***** Record set *****
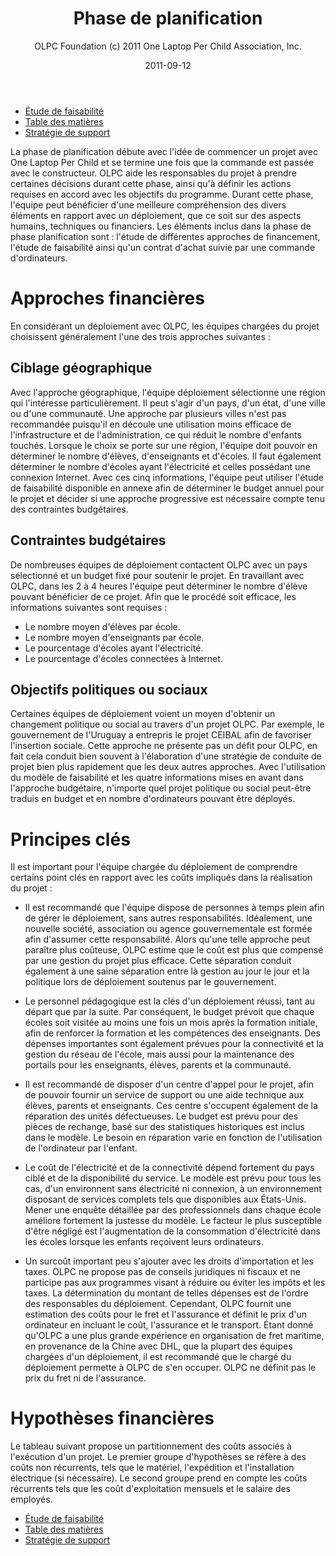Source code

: #+TITLE: Phase de planification
#+AUTHOR: OLPC Foundation (c) 2011 One Laptop Per Child Association, Inc.
#+DATE: 2011-09-12
#+OPTIONS: toc:nil

#+HTML: <div class="menu">

- [[file:olpc-deployment-etude-faisabilite.org][Étude de faisabilité]]
- [[file:index.org][Table des matières]]
- [[file:olpc-deployment-guide-strategie-support.org][Stratégie de support]]

#+HTML: </div>

La phase de planification débute avec l'idée de commencer un projet avec
One Laptop Per Child et se termine une fois que la commande est passée avec
le constructeur. OLPC aide les responsables du projet à prendre certaines
décisions durant cette phase, ainsi qu'à définir les actions requises en
accord avec les objectifs du programme. Durant cette phase, l'équipe peut
bénéficier d'une meilleure compréhension des divers éléments en rapport
avec un déploiement, que ce soit sur des aspects humains, techniques ou
financiers. Les éléments inclus dans la phase de phase planification sont :
l'étude de différentes approches de financement, l'étude de faisabilité
ainsi qu'un contrat d'achat suivie par une commande d'ordinateurs. 

[[file:~/install/git/OLPC-Deployment--community--guide/images/7_planning_phases_fr.jpg]]

* Approches financières 

En considérant un déploiement avec OLPC, les équipes chargées du projet
choisissent généralement l'une des trois approches suivantes : 

** Ciblage géographique 

Avec l'approche géographique, l'équipe déploiement sélectionne une région
qui l'intéresse particulièrement. Il peut s'agir d'un pays, d'un état,
d'une ville ou d'une communauté. Une approche par plusieurs villes n'est
pas recommandée puisqu'il en découle une utilisation moins efficace de
l'infrastructure et de l'administration, ce qui réduit le nombre d'enfants
touchés. Lorsque le choix se porte sur une région, l'équipe doit pouvoir en
déterminer le nombre d'élèves, d'enseignants et d'écoles. Il faut également
déterminer le nombre d'écoles ayant l'électricité et celles possédant une
connexion Internet. Avec ces cinq informations, l'équipe peut utiliser
l'étude de faisabilité disponible en annexe afin de déterminer le budget
annuel pour le projet et décider si une approche progressive est nécessaire
compte tenu des contraintes budgétaires. 

** Contraintes budgétaires 

De nombreuses équipes de déploiement contactent OLPC avec un pays
sélectionné et un budget fixé pour soutenir le projet. En travaillant avec
OLPC, dans les 2 à 4 heures l'équipe peut déterminer le nombre d'élève
pouvant bénéficier de ce projet. Afin que le procédé soit efficace, les
informations suivantes sont requises :

- Le nombre moyen d'élèves par école.
- Le nombre moyen d'enseignants par école.
- Le pourcentage d'écoles ayant l'électricité.
- Le pourcentage d'écoles connectées à Internet.

** Objectifs politiques ou sociaux 

Certaines équipes de déploiement voient un moyen d'obtenir un changement
politique ou social au travers d'un projet OLPC. Par exemple, le
gouvernement de l'Uruguay a entrepris le projet CEIBAL afin de favoriser
l'insertion sociale. Cette approche ne présente pas un défit pour OLPC, en
fait cela conduit bien souvent à l'élaboration d'une stratégie de conduite
de projet bien plus rapidement que les deux autres approches. Avec
l'utilisation du modèle de faisabilité et les quatre informations mises en
avant dans l'approche budgétaire, n'importe quel projet politique ou social
peut-être traduis en budget et en nombre d'ordinateurs pouvant être
déployés.

* Principes clés

Il est important pour l'équipe chargée du déploiement de comprendre
certains point clés en rapport avec les coûts impliqués dans la réalisation
du projet :

- Il est recommandé que l'équipe dispose de personnes à temps plein afin de
  gérer le déploiement, sans autres responsabilités. Idéalement, une
  nouvelle société, association ou agence gouvernementale est formée afin
  d'assumer cette responsabilité. Alors qu'une telle approche peut paraître
  plus coûteuse, OLPC estime que le coût est plus que compensé par une
  gestion du projet plus efficace. Cette séparation conduit également à une
  saine séparation entre là gestion au jour le jour et la politique lors de
  déploiement soutenus par le gouvernement.

- Le personnel pédagogique est la clés d'un déploiement réussi, tant au
  départ que par la suite. Par conséquent, le budget prévoit que chaque
  écoles soit visitée au moins une fois un mois après la formation initiale,
  afin de renforcer la formation et les compétences des enseignants. Des
  dépenses importantes sont également prévues pour la connectivité et la
  gestion du réseau de l'école, mais aussi pour la maintenance des portails
  pour les enseignants, élèves, parents et la communauté. 

- Il est recommandé de disposer d'un centre d'appel pour le projet, afin de
  pouvoir fournir un service de support ou une aide technique aux élèves,
  parents et enseignants. Ces centre s'occupent également de la réparation
  des unités défectueuses. Le budget est prévu pour des pièces de rechange,
  basé sur des statistiques historiques est inclus dans le modèle. Le besoin
  en réparation varie en fonction de l'utilisation de l'ordinateur par
  l'enfant. 

- Le coût de l'électricité et de la connectivité dépend fortement du pays
  ciblé et de la disponibilité du service. Le modèle est prévu pour tous les
  cas, d'un environnent sans électricité ni connexion, à un environnement
  disposant de services complets tels que disponibles aux États-Unis. Mener
  une enquête détaillée par des professionnels dans chaque école améliore
  fortement la justesse du modèle. Le facteur le plus susceptible d'être
  négligé est l'augmentation de la consommation d'électricité dans les écoles
  lorsque les enfants reçoivent leurs ordinateurs. 

- Un surcoût important peu s'ajouter avec les droits d'importation et les
  taxes. OLPC ne propose pas de conseils juridiques ni fiscaux et ne
  participe pas aux programmes visant à réduire ou éviter les impôts et les
  taxes. La détermination du montant de telles dépenses est de l'ordre des
  responsables du déploiement. Cependant, OLPC fournit une estimation des
  coûts pour le fret et l'assurance et définit le prix d'un ordinateur en
  incluant le coût, l'assurance et le transport. Étant donné qu'OLPC a une
  plus grande expérience en organisation de fret maritime, en provenance de
  la Chine avec DHL, que la plupart des équipes chargées d'un déploiement, il
  est recommandé que le chargé du déploiement permette à OLPC de s'en
  occuper. OLPC ne définit pas le prix du fret ni de l'assurance.

* Hypothèses financières 

#+index: Finance!Hypothèses

Le tableau suivant propose un partitionnement des coûts associés à
l'exécution d'un projet. Le premier groupe d'hypothèses se réfère à des
coûts non récurrents, tels que le matériel, l'expédition et l'installation
électrique (si nécessaire). Le second groupe prend en compte les coûts
récurrents tels que les coût d'exploitation mensuels et le salaire des
employés.

[[file:~/install/git/OLPC-Deployment--community--guide/images/8_financial_assumptions.jpg]]

#+HTML: <div class="menu">

- [[file:olpc-deployment-etude-faisabilite.org][Étude de faisabilité]]
- [[file:index.org][Table des matières]]
- [[file:olpc-deployment-guide-strategie-support.org][Stratégie de support]]

#+HTML: </div>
*****
The answer is to be the lines of the listing from the first through the one with "En considérant un", reproduced exactly, without any pictures.

Source code

: #+TITLE: Phase de planification
#+AUTHOR: OLPC Foundation (c) 2011 One Laptop Per Child Association, Inc.
#+DATE: 2011-09-12
#+OPTIONS: toc:nil

#+HTML: <div class="menu">

- [[file:olpc-deployment-etude-faisabilite.org][Étude de faisabilité]]
- [[file:index.org][Table des matières]]
- [[file:olpc-deployment-guide-strategie-support.org][Stratégie de support]]

#+HTML: </div>

La phase de planification débute avec l'idée de commencer un projet avec
One Laptop Per Child et se termine une fois que la commande est passée avec
le constructeur. OLPC aide les responsables du projet à prendre certaines
décisions durant cette phase, ainsi qu'à définir les actions requises en
accord avec les objectifs du programme. Durant cette phase, l'équipe peut
bénéficier d'une meilleure compréhension des divers éléments en rapport
avec un déploiement, que ce soit sur des aspects humains, techniques ou
financiers. Les éléments inclus dans la phase de phase planification sont :
l'étude de différentes approches de financement, l'étude de faisabilité
ainsi qu'un contrat d'achat suivie par une commande d'ordinateurs. 

[[file:~/install/git/OLPC-Deployment--community--guide/images/7_planning_phases_fr.jpg]]

* Approches financières 

En considérant un déploiement avec OLPC, les équipes chargées du projet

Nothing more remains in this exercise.